▸ TASK BRIEF: Exactly reproduce the lines that follow.

** BEGIN RAW DATA **

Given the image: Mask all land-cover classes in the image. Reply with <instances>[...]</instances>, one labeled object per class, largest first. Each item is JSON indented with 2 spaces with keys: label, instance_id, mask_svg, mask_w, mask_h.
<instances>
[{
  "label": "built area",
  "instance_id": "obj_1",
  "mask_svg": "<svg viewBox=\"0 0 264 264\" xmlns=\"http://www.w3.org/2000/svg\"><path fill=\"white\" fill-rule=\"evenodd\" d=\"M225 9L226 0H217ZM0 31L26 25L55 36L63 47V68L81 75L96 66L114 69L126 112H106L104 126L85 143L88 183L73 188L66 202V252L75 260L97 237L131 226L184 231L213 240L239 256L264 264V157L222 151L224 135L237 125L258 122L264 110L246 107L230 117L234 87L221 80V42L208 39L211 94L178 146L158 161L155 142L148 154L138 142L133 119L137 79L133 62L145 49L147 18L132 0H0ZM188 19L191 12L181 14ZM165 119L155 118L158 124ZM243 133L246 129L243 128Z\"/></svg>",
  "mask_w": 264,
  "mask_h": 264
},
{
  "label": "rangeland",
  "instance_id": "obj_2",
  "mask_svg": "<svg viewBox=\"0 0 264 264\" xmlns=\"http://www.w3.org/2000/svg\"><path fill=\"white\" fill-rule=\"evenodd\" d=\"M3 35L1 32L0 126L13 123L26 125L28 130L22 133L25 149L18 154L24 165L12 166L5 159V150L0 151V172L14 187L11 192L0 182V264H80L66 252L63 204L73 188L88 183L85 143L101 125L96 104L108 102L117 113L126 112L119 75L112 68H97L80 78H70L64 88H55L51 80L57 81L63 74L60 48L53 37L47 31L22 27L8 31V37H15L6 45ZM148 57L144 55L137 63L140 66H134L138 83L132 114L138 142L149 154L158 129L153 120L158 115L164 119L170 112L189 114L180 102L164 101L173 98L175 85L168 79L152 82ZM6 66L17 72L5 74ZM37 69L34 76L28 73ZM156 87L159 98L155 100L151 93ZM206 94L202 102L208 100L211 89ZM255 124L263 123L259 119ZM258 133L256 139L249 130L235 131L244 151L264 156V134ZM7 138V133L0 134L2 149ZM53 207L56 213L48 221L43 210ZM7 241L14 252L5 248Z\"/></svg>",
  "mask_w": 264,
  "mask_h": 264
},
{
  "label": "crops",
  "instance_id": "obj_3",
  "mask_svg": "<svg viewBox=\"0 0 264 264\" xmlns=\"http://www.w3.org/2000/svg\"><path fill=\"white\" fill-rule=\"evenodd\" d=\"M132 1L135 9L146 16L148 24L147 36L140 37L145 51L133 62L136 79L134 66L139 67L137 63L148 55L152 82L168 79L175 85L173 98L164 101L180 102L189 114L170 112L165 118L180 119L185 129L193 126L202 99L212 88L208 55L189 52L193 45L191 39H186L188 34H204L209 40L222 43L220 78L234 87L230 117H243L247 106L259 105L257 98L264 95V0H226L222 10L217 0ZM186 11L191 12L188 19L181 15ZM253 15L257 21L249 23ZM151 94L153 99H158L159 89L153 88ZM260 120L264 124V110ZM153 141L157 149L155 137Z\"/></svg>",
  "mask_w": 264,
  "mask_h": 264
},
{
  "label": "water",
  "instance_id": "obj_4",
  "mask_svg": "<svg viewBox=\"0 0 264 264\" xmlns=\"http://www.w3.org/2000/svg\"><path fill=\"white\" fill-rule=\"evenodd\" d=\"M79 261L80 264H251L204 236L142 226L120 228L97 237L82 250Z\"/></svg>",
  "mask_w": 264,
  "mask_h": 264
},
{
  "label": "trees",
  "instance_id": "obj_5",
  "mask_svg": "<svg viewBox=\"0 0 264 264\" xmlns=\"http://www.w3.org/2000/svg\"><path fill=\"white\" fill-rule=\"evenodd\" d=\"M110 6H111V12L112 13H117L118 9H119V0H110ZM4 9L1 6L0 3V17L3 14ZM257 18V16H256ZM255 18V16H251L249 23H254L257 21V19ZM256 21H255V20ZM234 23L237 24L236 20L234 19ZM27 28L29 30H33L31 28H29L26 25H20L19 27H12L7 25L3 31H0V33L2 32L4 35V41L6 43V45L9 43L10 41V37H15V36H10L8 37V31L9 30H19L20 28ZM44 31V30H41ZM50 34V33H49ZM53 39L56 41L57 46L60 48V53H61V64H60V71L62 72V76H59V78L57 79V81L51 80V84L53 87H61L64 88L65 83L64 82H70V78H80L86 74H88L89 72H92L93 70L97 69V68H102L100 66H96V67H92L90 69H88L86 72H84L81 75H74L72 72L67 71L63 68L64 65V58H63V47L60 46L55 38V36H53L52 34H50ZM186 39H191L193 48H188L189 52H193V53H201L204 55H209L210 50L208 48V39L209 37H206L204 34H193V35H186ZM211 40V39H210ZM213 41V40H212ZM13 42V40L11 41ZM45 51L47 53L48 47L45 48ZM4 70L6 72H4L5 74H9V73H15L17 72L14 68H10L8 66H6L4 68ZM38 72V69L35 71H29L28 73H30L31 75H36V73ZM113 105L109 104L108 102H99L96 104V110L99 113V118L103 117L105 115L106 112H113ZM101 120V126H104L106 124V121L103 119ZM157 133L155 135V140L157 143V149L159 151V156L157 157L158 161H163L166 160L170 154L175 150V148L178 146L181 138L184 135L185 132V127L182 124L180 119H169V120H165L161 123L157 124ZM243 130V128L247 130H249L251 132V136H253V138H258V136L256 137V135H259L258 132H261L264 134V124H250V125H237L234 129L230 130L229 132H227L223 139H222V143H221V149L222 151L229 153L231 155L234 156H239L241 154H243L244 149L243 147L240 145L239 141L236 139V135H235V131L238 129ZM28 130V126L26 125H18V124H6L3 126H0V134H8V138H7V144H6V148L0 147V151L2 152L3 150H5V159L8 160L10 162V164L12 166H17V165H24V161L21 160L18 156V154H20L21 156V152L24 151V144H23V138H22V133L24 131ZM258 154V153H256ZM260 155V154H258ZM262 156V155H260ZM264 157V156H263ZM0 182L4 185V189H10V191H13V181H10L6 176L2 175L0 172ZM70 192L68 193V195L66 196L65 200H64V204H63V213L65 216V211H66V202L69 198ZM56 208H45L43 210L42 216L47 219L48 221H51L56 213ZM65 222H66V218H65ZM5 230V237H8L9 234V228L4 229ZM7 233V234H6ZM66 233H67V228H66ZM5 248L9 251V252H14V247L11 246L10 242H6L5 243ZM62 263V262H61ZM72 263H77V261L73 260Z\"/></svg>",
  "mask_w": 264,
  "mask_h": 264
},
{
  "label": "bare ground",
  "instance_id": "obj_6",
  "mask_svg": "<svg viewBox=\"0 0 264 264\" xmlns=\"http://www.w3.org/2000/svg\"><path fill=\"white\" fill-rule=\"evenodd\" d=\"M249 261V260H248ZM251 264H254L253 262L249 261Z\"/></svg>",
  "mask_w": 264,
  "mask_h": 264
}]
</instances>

** END RAW DATA **

▸ TASK RESULT:
Given the image: Mask all land-cover classes in the image. Reply with <instances>[...]</instances>, one labeled object per class, largest first. Each item is JSON indented with 2 spaces with keys: label, instance_id, mask_svg, mask_w, mask_h.
<instances>
[{
  "label": "built area",
  "instance_id": "obj_1",
  "mask_svg": "<svg viewBox=\"0 0 264 264\" xmlns=\"http://www.w3.org/2000/svg\"><path fill=\"white\" fill-rule=\"evenodd\" d=\"M225 9L226 0H217ZM0 31L26 25L55 36L63 47V68L81 75L96 66L114 69L126 112H106L104 126L85 143L88 183L73 188L66 202V252L75 260L97 237L131 226L184 231L213 240L239 256L264 264V157L222 151L224 135L237 125L258 122L264 110L246 107L230 117L234 87L221 80V42L208 39L211 94L178 146L158 161L155 142L148 154L138 142L133 119L137 79L133 62L145 49L147 18L132 0H0ZM188 19L191 12L181 14ZM165 119L155 118L158 124ZM243 133L246 129L243 128Z\"/></svg>",
  "mask_w": 264,
  "mask_h": 264
},
{
  "label": "rangeland",
  "instance_id": "obj_2",
  "mask_svg": "<svg viewBox=\"0 0 264 264\" xmlns=\"http://www.w3.org/2000/svg\"><path fill=\"white\" fill-rule=\"evenodd\" d=\"M3 35L1 32L0 126L13 123L26 125L28 130L22 133L25 149L18 154L24 165L12 166L5 159V150L0 151V172L14 187L11 192L0 182V264H80L66 252L63 204L73 188L88 183L85 143L101 125L96 104L108 102L117 113L126 112L119 75L112 68H97L80 78H70L64 88H55L51 80L57 81L63 74L60 48L53 37L47 31L22 27L8 31V37H15L6 45ZM148 57L144 55L137 63L140 66H134L138 83L132 114L138 142L149 154L158 129L153 120L158 115L164 119L170 112L189 114L180 102L164 101L173 98L175 85L168 79L152 82ZM6 66L17 72L5 74ZM37 69L34 76L28 73ZM156 87L159 98L155 100L151 93ZM206 94L202 102L208 100L211 89ZM255 124L263 123L259 119ZM258 133L256 139L249 130L235 131L244 151L264 156V134ZM7 138V133L0 134L2 149ZM53 207L56 213L48 221L43 210ZM7 241L14 252L5 248Z\"/></svg>",
  "mask_w": 264,
  "mask_h": 264
},
{
  "label": "crops",
  "instance_id": "obj_3",
  "mask_svg": "<svg viewBox=\"0 0 264 264\" xmlns=\"http://www.w3.org/2000/svg\"><path fill=\"white\" fill-rule=\"evenodd\" d=\"M132 1L135 9L146 16L148 24L147 36L140 37L145 51L133 62L136 79L134 66L139 67L137 63L148 55L152 82L168 79L175 85L173 98L164 101L180 102L189 114L170 112L165 118L180 119L185 129L193 126L202 99L212 88L208 55L189 52L193 45L191 39H186L188 34H204L209 40L222 43L220 78L234 87L230 117H243L247 106L259 105L257 98L264 95V0H226L222 10L217 0ZM186 11L191 12L188 19L181 15ZM253 15L257 21L249 23ZM151 94L153 99H158L159 89L153 88ZM260 120L264 124V110ZM153 141L157 149L155 137Z\"/></svg>",
  "mask_w": 264,
  "mask_h": 264
},
{
  "label": "water",
  "instance_id": "obj_4",
  "mask_svg": "<svg viewBox=\"0 0 264 264\" xmlns=\"http://www.w3.org/2000/svg\"><path fill=\"white\" fill-rule=\"evenodd\" d=\"M79 261L80 264H251L204 236L142 226L120 228L97 237L82 250Z\"/></svg>",
  "mask_w": 264,
  "mask_h": 264
},
{
  "label": "trees",
  "instance_id": "obj_5",
  "mask_svg": "<svg viewBox=\"0 0 264 264\" xmlns=\"http://www.w3.org/2000/svg\"><path fill=\"white\" fill-rule=\"evenodd\" d=\"M110 6H111V12L112 13H117L118 9H119V0H110ZM4 9L1 6L0 3V17L3 14ZM257 18V16H256ZM255 18V16H251L249 23H254L257 21V19ZM256 21H255V20ZM234 23L237 24L236 20L234 19ZM27 28L29 30H33L31 28H29L26 25H20L19 27H12L7 25L3 31H0V33L2 32L4 35V41L6 43V45L9 43L10 41V37H15V36H10L8 37V31L9 30H19L20 28ZM44 31V30H41ZM50 34V33H49ZM53 39L56 41L57 46L60 48V53H61V64H60V71L62 72V76H59V78L57 79V81L51 80V84L53 87H61L64 88L65 83L64 82H70V78H80L86 74H88L89 72H92L93 70L97 69V68H102L100 66H96V67H92L90 69H88L86 72H84L81 75H74L72 72L67 71L63 68L64 65V58H63V47L60 46L55 38V36H53L52 34H50ZM186 39H191L193 48H188L189 52H193V53H201L204 55H209L210 50L208 48V39L209 37H206L204 34H193V35H186ZM211 40V39H210ZM213 41V40H212ZM13 42V40L11 41ZM45 51L47 53L48 47L45 48ZM4 70L6 72H4L5 74H9V73H15L17 72L14 68H10L8 66H6L4 68ZM38 72V69L35 71H29L28 73H30L31 75H36V73ZM113 105L109 104L108 102H99L96 104V110L99 113V118L103 117L105 115L106 112H113ZM101 120V126H104L106 124V121L103 119ZM157 133L155 135V140L157 143V149L159 151V156L157 157L158 161H163L166 160L170 154L175 150V148L178 146L181 138L184 135L185 132V127L182 124L180 119H169V120H165L161 123L157 124ZM243 130V128L247 130H249L251 132V136H253V138H258V136L256 137V135H259L258 132H261L264 134V124H250V125H237L234 129L230 130L229 132H227L223 139H222V143H221V149L222 151L229 153L231 155L234 156H239L241 154H243L244 149L243 147L240 145L239 141L236 139V135H235V131L238 129ZM28 130V126L26 125H18V124H6L3 126H0V134H8V138H7V144H6V148L0 147V151L2 152L3 150H5V159L8 160L10 162V164L12 166H17V165H24V161L21 160L18 156V154H20L21 156V152L24 151V144H23V138H22V133L24 131ZM258 154V153H256ZM260 155V154H258ZM262 156V155H260ZM264 157V156H263ZM0 182L4 185V189H10V191H13V181H10L6 176L2 175L0 172ZM70 192L68 193V195L66 196L65 200H64V204H63V213L65 216V211H66V202L69 198ZM56 208H45L43 210L42 216L47 219L48 221H51L56 213ZM65 222H66V218H65ZM5 230V237H8L9 234V228L4 229ZM7 233V234H6ZM66 233H67V228H66ZM5 248L9 251V252H14V247L11 246L10 242H6L5 243ZM62 263V262H61ZM72 263H77V261L73 260Z\"/></svg>",
  "mask_w": 264,
  "mask_h": 264
},
{
  "label": "bare ground",
  "instance_id": "obj_6",
  "mask_svg": "<svg viewBox=\"0 0 264 264\" xmlns=\"http://www.w3.org/2000/svg\"><path fill=\"white\" fill-rule=\"evenodd\" d=\"M249 261V260H248ZM251 264H254L253 262L249 261Z\"/></svg>",
  "mask_w": 264,
  "mask_h": 264
}]
</instances>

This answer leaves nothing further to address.